This week, Jews around the world read and study parshat B’ha’alotcha. The name of the parsha literally means “when you raise up,” and it leads into instructions on how Aaron should light the menorah in the holy temple. Like last week, the name of the parsha draws our attention to the concept of uplifting, in this case the lifting up of light.
One of the things I try to regularly bring into the light here at MWJDS is a focus on midot, positive character traits. In the musar movement, midot are seen not as inherent parts a person’s being, but as dynamic elements of a personality that can be developed and brought into balance with one another through reflection and practice.
Each month, at school, we bring a different midah into the light to reflect on as a community and to aim to develop as a positive part of our identity as a school. Clearly a month is not enough to perfect a virtue in a person’s personality. We refine our character constantly over a lifetime, never actually perfecting ourselves, but hopefully growing closer. We know this inherently about ourselves and our lives. Sometimes it is harder to remember when we think of others.
One of the virtues of the Torah, and about the way Judaism interprets the Torah, is that it openly acknowledges the imperfection of the midot of our heroes and role models. We are not presented with the example of perfect ancestors, or even with the image of God as always perfectly balanced.
In this week’s parsha, we see our ancestors in a kvetchy ungrateful light. Despite everything that God has done for them, freeing them from slavery, leading them through the desert, providing them with manna, food that reliably appears from heaven every morning, they complain that they want meat.
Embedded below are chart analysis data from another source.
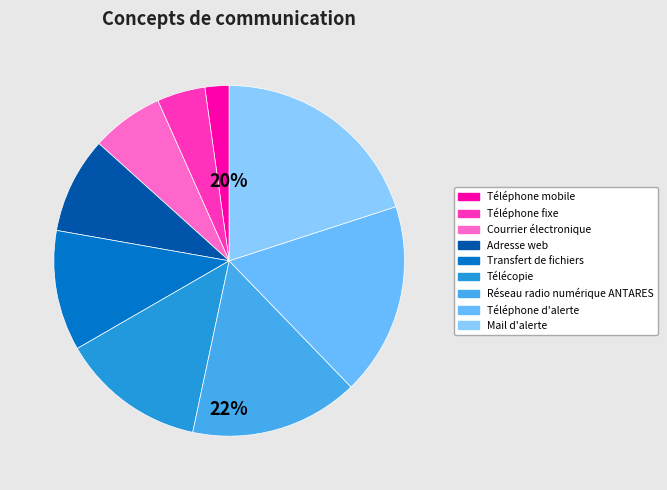

What is the smallest slice in the pie chart?

Téléphone mobile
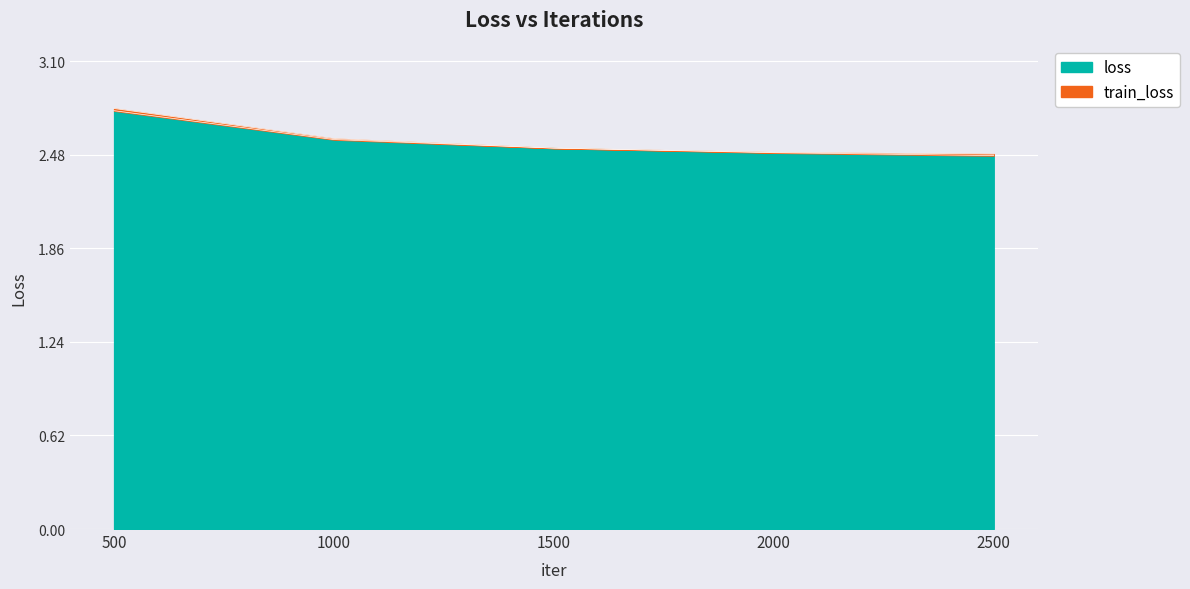

What is the value of the train_loss point at the 4th from the left?

2.5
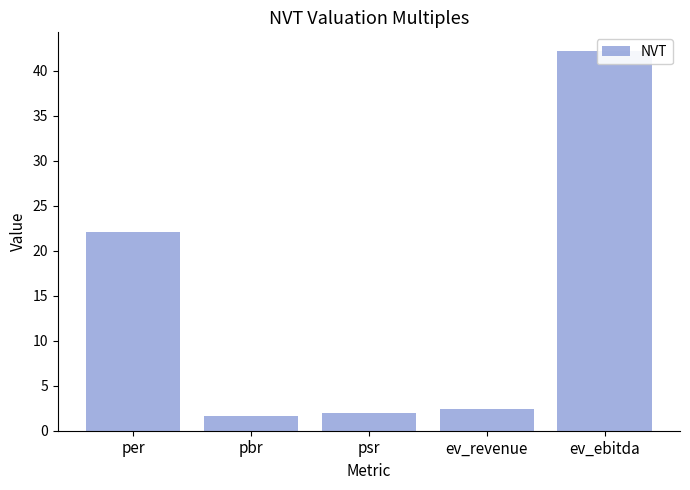

List the labels in order of value, largest first.

ev_ebitda, per, ev_revenue, psr, pbr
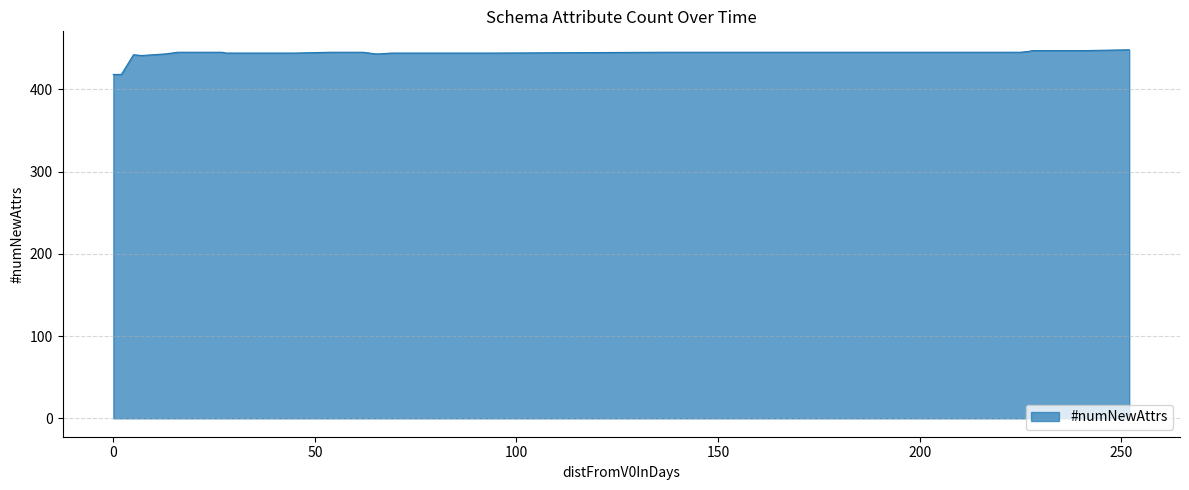

What is the smallest value displayed?

418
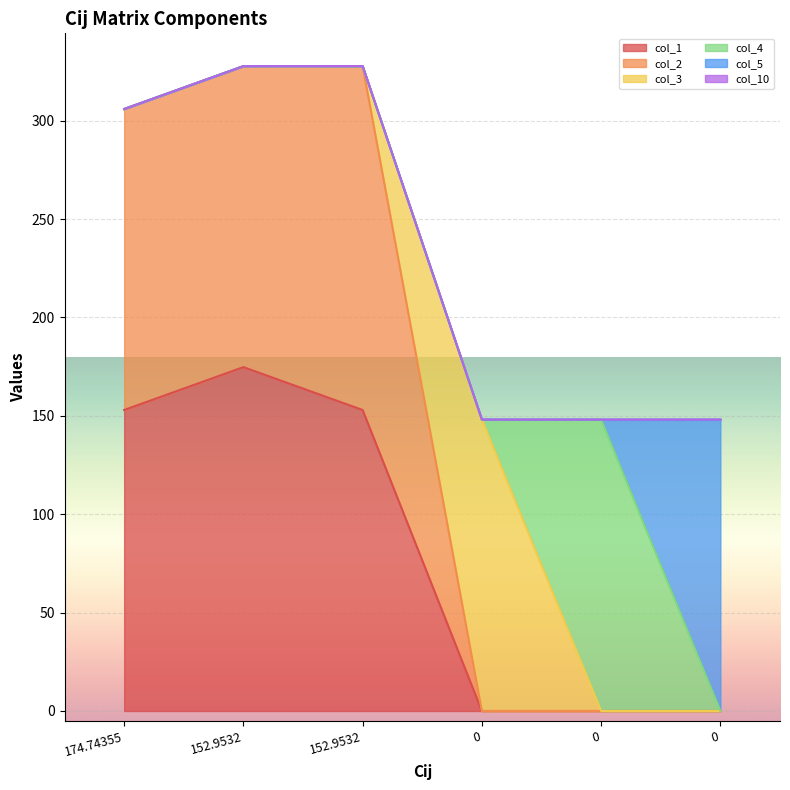

True or false: col_4 and col_1 cross at least once.

False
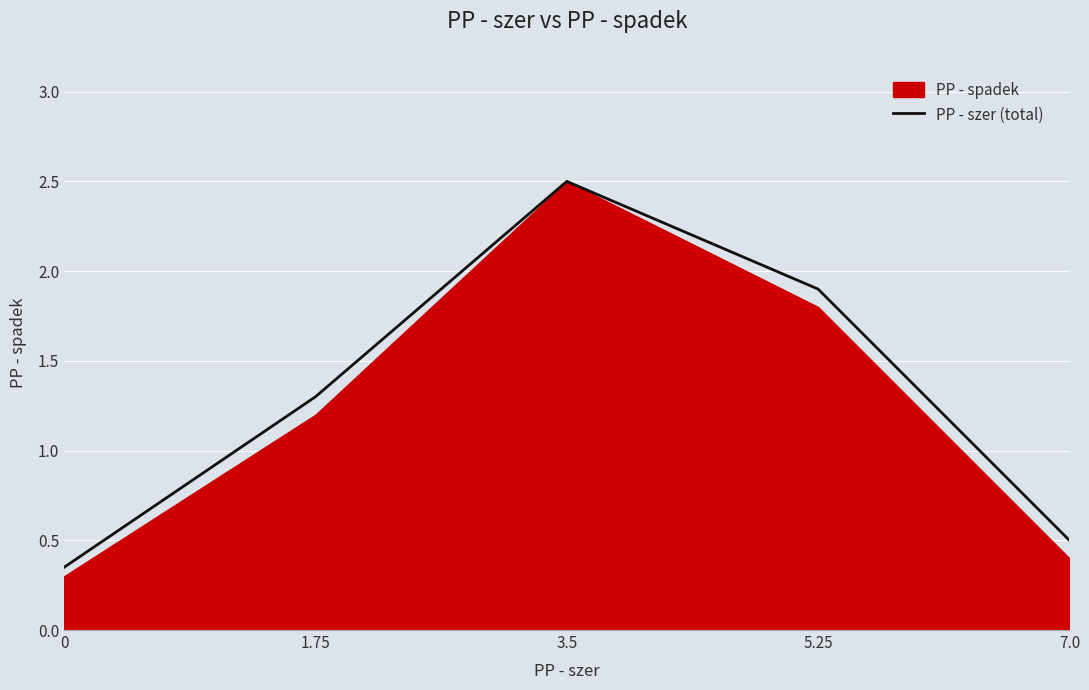

Rank the categories by PP - szer (total) value from lowest to highest.

0, 7.0, 1.75, 5.25, 3.5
Observing them with a critical eye, they are lacking in hakarat hatov, gratitude and acknowledging the good in life.
Later in the parsha, we find Moses’ siblings Aaron, the high priest, and Miriam, a prophet in her own right, speaking unkindly about Moses and his wife. These two should know better than the rest of the community, but in this moment, they give in to their less virtuous instincts and we all these generations later are here to read about it.
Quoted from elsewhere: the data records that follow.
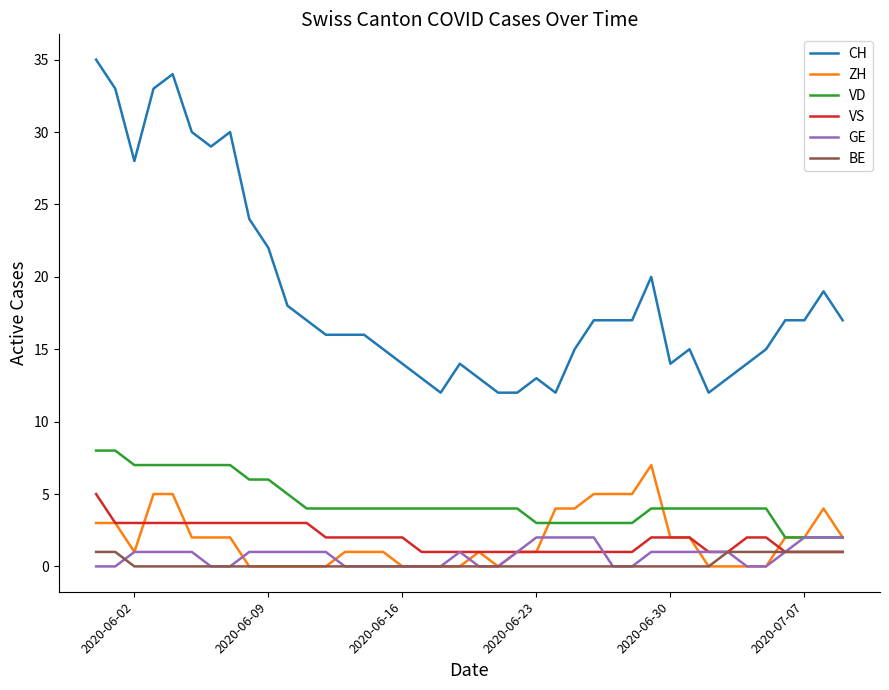

Which series ends up on top after the final intersection of ZH and VS?

ZH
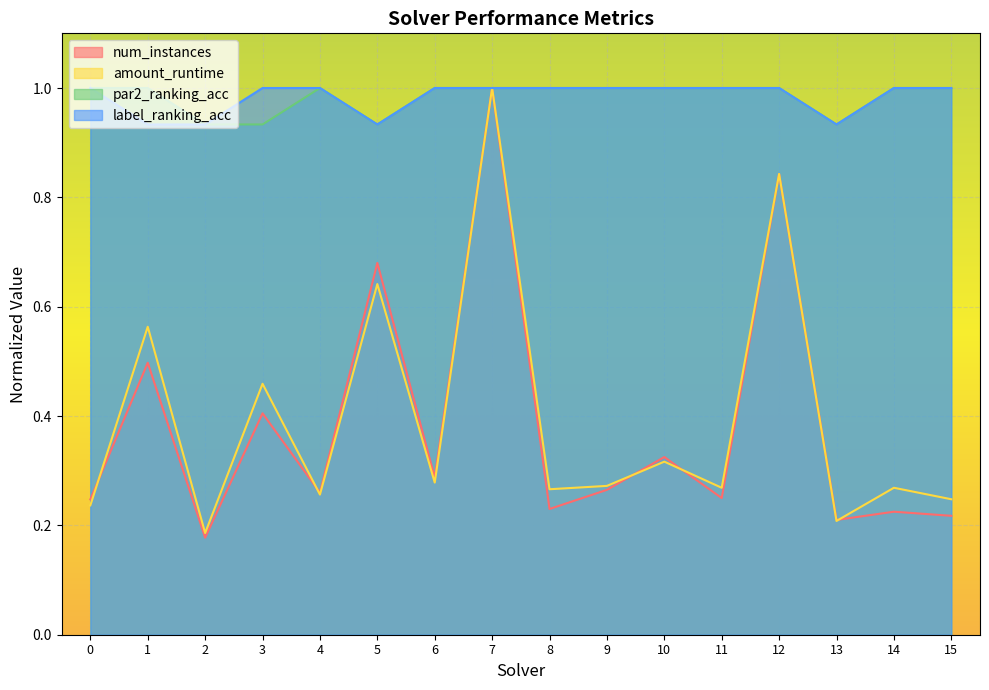

What is the value of the amount_runtime point at the 5th from the left?

0.3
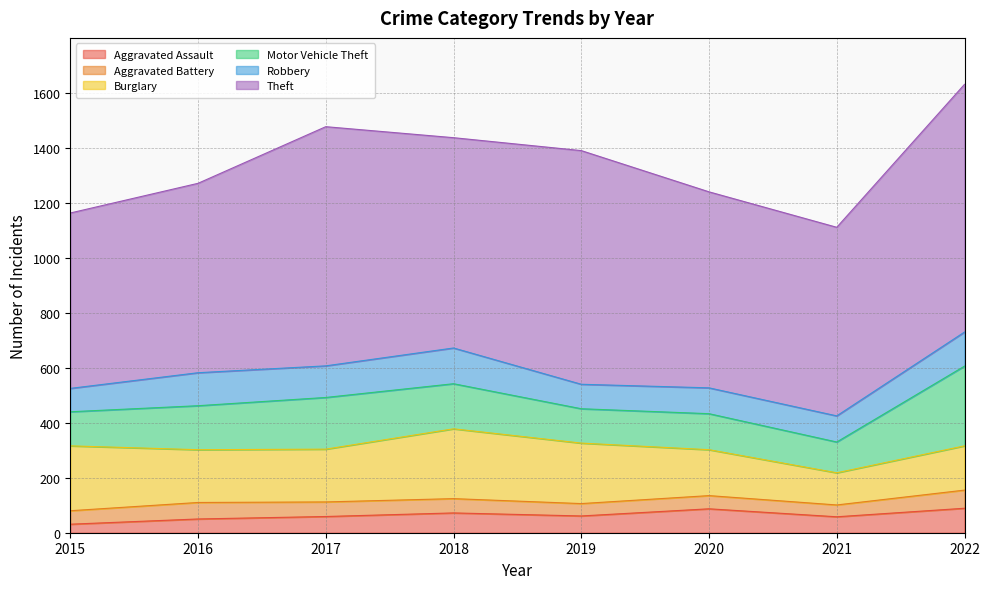

Is the value of Aggravated Battery at 2016 greater than the value of Burglary at 2017?

No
This view of our ancestors and heroes as imperfect, as struggling to balance their midot, is a gift the Torah gives us. It helps us understand that we, and our children, are not simply a collection of traits that direct what we do. We have the opportunity, like the heroes of the Torah to balance those traits, to develop those that need work, and learn to use them at the right time in the right way.
God responds to the kvetching people, and the gossiping siblings in anger. In a parenting move like we’ve all been tempted to make, God tells the people, “you want meat, I’ll give you meat until it’s coming out of your noses” and then sends so many quail the people can’t stand it. Miriam, in retribution for talking about Moses, is struck with a skin disease and needs to be isolated for a week. In each of these cases, we might wonder if the retribution was really to scale with the transgression.
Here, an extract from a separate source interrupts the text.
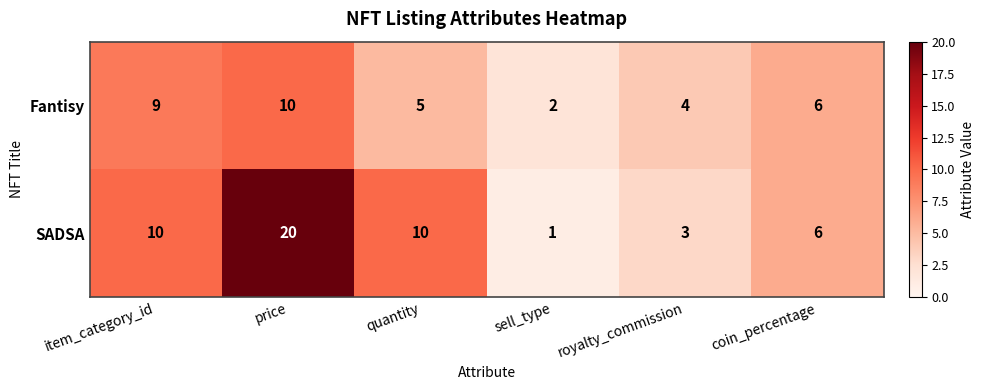

What is the difference between the maximum and second lowest values in the SADSA series?

17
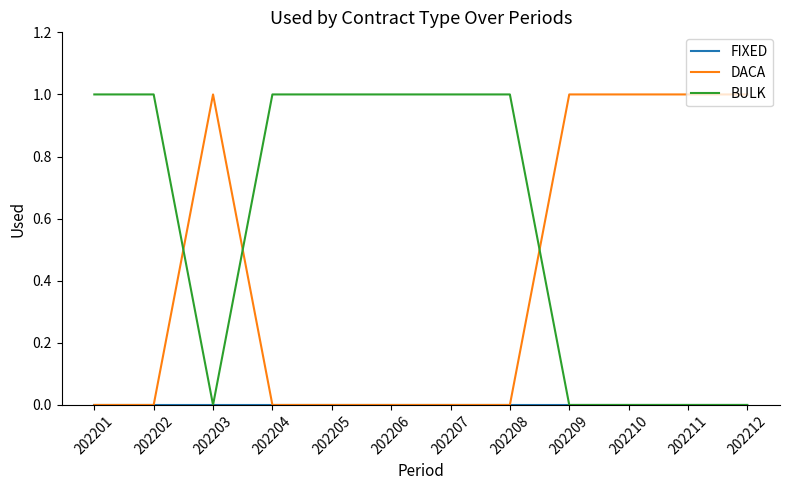

Does the chart have visible grid lines?

No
I’d like to look at, each of these troubling reactions as another gift from the Torah especially to parents. God, in the rabbinic understanding, based on the Torah, isn’t purely compassionate or purely vengeful. God, too, possesses a collection of virtues, and uses them in a delicate balance depending on the situation, sometimes going overboard in one direction or another.
There is a midrash in which God is imagined to spend part of God’s day in prayer. What does God pray for? The midrash tells us God prays, “May my midah of compassion, overrule, my midah of anger.” God too, if such a thing is possible, struggles to balance and perfect the midot, and in that struggle provides us as parents with a role model we can not only look up to, but One whose image we can imagine ourselves to reflect.